Por qué gana Trump a la tontuna ‘woke’
Antonio Naranjo (R) Donald Trump ha ganado por las mismas razones por las que pierde aquí Pedro Sánchez, aunque luego lo apañe negociando su cargo en el extranjero con un prófugo o en el fango con Otegi, Junqueras y los amigos de Maduro.
Simplemente, una mayoría de americanos pasa por alto los evidentes excesos del candidato republicano, demasiado acostumbrado a convertir en lema vital el célebre «agárrame el cubata», con los estragos que eso puede provocar en la economía y las relaciones diplomáticas, para fijarse en sus recetas concretas y simples a los escasos, pero relevantes asuntos que de verdad le importan.
Mientras el ‘progresismo’ mundial habla en esa modalidad vulgar del arameo que es el lenguaje woke, libra batallas contra enemigos secundarios o inexistentes, coloca a la cabeza de la agenda pública asuntos menores impuestos por la industria ideológica para hacer fortuna y absorber poder, deforma otros como el cambio climático, se niega a abordar problemas objetivos como la inmigración irregular, la confiscación fiscal o el empobrecimiento de las clases medias trabajadoras o apuesta por la victimización de todo el mundo con un catálogo de fobias masivas que solo una minoría residual padece o perpetra; Trump habla de cómo llegar mejor a final de mes, cómo defenderse de la delincuencia, cómo sostener una identidad nacional que ofrece un asidero frente al vértigo global y cómo, en definitiva, conservar un modelo de vida que el americano medio añora y tiene miedo de perder definitivamente.
No hay tanta distancia entre el elector americano y el europeo que, sistemáticamente, activa las mismas alarmas en todas las elecciones nacionales y europeas celebradas en los últimos años, con un efecto práctico en la política tradicional bien escaso: su respuesta al aviso consiste en alcanzar acuerdos continentales entre los mismos bloques supuestamente antagónicos que se enfrentan en el ámbito doméstico, al grito simplista de que todo lo demás es extremismo, una burda careta para conservar las cuotas de poder y presupuesto a repartir entre ellos desde la noche de los tiempos.
Quizá la respuesta de Trump a las preguntas que se hace el americano corriente, que son las mismas que se hace el europeo de andar por casa y también el español, sean demasiado simples como para poder resolver de un plumazo problemas necesariamente complejos.

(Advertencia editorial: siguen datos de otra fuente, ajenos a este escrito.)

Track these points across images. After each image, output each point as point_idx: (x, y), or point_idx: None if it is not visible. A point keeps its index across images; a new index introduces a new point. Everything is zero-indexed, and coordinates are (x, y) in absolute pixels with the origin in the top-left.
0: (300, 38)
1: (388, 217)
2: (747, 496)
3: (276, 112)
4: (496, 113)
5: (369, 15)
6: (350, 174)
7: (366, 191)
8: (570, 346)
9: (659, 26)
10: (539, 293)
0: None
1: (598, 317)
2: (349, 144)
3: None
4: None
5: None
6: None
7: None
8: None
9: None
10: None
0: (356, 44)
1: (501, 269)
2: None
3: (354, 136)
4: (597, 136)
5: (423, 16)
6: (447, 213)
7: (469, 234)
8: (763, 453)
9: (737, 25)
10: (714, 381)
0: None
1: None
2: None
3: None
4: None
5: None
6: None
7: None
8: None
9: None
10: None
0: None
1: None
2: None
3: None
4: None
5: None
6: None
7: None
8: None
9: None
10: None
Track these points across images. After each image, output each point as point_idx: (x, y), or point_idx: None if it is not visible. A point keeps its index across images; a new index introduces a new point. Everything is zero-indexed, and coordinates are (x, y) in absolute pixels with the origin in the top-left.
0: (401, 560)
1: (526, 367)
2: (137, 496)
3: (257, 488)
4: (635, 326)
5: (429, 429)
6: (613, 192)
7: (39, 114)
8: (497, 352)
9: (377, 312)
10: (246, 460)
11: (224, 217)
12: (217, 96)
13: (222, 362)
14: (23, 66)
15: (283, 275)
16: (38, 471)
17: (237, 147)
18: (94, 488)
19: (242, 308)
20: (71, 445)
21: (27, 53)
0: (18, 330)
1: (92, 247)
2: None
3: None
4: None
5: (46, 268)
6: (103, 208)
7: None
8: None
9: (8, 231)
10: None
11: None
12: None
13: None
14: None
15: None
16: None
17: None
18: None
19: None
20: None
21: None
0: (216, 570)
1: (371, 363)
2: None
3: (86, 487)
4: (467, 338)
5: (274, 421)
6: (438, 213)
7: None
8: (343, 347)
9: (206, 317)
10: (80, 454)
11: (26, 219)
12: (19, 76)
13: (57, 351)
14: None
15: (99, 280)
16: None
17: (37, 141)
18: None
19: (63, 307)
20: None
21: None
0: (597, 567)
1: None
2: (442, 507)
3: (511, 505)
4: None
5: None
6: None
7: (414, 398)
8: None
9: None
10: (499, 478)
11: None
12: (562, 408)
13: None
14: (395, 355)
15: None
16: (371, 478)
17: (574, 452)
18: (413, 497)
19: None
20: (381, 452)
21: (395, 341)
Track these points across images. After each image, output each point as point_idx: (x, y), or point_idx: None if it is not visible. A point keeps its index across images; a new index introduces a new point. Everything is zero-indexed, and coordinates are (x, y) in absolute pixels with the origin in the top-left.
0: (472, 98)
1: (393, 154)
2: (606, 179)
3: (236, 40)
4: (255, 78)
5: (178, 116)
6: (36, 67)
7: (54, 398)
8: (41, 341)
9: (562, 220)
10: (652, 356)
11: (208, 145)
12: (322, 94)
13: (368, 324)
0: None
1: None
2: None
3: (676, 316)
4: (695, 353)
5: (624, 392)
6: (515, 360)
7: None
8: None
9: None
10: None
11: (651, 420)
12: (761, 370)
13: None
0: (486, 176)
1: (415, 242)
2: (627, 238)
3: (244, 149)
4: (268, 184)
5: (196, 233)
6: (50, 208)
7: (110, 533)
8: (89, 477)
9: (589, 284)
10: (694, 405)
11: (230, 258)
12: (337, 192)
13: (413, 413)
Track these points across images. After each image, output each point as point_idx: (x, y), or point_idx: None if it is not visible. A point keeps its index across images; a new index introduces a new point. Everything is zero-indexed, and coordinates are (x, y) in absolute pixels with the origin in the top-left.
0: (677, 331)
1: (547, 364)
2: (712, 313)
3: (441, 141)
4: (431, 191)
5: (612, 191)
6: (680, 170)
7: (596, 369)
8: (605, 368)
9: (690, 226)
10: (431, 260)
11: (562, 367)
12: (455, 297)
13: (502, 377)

Pero que se atreva a responderlas es ya una diferencia sustantiva frente a quienes habitan en ese mundo mitológico donde no existe inseguridad, no tiene efectos negativos la llamada ‘multiculturalidad’, no hay problemas laborales severos, no existe una galopante pérdida de poder adquisitivo y una incipiente presión fiscal y no se ha hecho insoportable el aleccionamiento de las mayorías con respecto a sus costumbres, educación y eso que comúnmente llamamos forma de vida y no es más que la preservación de la familia como eje conductor de la sociedad.
A Trump le votan, como a Meloni en Italia, a Milei en Argentina o a Bukele en El Salvador, porque no acusa ni descalifica al ciudadano, cargándole de todo tipo de pecados cuya penitencia ha de hacer en vida, pagando un precio insoportable y eterno que le encapsula en un infierno ideológico, económico e intervencionista en todo menos en aquello que de verdad le asusta. Porque le habla en su idioma, sin más.
Para ganar a Trump, basta con una sencilla receta: gestionar la realidad, en lugar de deformarla con un patético proyecto de ingeniería social que acaba provocando el rechazo inevitable de sus víctimas. Nadie vota a quien le explota, regaña, sanciona y finalmente abandona. Como en Valencia.